→ To-do item
Going line by line through the listing below, count each line that includes the word "Весовые", and reply with the count only.
——————————
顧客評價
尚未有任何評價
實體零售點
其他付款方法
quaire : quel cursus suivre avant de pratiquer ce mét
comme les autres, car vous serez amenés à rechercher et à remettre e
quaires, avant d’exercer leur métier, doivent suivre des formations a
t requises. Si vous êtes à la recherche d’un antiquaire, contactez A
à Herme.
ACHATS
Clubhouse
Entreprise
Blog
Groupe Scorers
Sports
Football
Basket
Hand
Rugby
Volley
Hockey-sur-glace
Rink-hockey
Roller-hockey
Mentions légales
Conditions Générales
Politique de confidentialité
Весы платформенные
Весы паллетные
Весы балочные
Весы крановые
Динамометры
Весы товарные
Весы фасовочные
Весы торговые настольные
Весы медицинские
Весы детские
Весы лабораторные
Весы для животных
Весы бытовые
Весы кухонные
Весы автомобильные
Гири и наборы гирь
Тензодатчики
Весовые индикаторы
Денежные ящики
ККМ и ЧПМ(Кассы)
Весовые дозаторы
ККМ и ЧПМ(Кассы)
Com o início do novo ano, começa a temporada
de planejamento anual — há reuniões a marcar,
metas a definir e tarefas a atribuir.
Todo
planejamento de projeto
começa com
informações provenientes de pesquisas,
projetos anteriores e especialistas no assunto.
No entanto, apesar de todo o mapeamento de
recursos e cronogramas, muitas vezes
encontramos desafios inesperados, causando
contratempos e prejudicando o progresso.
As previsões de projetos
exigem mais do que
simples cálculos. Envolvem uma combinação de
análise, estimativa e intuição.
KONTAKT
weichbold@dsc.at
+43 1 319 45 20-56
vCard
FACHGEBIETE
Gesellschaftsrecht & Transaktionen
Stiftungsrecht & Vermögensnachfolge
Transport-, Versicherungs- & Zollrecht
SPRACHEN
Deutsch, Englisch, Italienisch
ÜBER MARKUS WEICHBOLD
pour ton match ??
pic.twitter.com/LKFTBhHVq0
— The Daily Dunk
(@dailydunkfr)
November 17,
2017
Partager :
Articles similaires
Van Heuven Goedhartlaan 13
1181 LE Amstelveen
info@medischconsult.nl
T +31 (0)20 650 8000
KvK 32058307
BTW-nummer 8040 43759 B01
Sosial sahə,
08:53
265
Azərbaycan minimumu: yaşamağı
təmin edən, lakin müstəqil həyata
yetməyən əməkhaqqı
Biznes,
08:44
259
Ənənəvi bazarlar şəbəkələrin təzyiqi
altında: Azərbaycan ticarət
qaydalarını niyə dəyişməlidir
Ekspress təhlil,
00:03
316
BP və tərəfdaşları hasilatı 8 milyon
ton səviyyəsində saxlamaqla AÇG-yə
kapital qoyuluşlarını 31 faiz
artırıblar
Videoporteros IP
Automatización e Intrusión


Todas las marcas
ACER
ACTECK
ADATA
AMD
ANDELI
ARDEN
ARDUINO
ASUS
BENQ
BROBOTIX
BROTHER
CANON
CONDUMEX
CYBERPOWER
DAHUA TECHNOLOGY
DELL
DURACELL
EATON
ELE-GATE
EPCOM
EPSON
——————————
→ Response below
2